■ ACTIVITY ■
Look through the data below for the string "پژوهشگر", and copy every line where it turns up.

■ PROVIDED MATERIAL ■
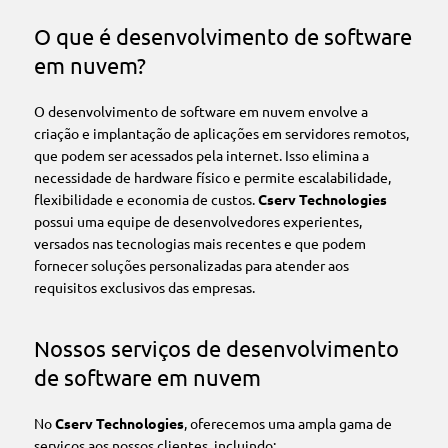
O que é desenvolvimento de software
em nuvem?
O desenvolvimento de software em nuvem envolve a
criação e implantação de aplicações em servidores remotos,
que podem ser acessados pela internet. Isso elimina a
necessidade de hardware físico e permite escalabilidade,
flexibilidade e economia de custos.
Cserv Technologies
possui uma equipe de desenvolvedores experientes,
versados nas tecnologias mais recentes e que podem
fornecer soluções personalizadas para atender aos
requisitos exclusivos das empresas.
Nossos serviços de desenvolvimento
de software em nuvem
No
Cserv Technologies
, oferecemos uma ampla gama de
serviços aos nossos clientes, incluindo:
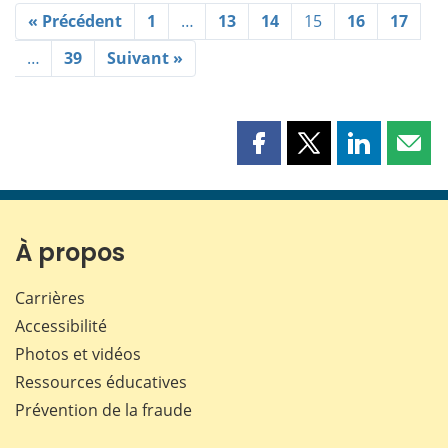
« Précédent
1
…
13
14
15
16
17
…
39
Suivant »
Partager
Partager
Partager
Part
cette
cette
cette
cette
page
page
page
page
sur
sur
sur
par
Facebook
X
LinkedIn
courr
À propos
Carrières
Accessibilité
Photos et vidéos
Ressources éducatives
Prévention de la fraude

--

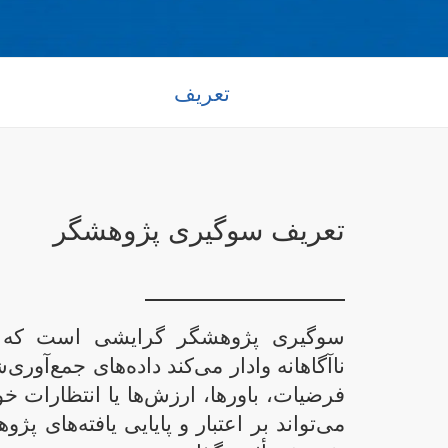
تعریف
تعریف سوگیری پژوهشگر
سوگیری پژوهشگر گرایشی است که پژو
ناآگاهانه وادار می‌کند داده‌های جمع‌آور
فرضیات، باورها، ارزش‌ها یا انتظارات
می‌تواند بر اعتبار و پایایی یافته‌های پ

■ RESPONSE BOX ■
تعریف سوگیری پژوهشگر
سوگیری پژوهشگر گرایشی است که پژو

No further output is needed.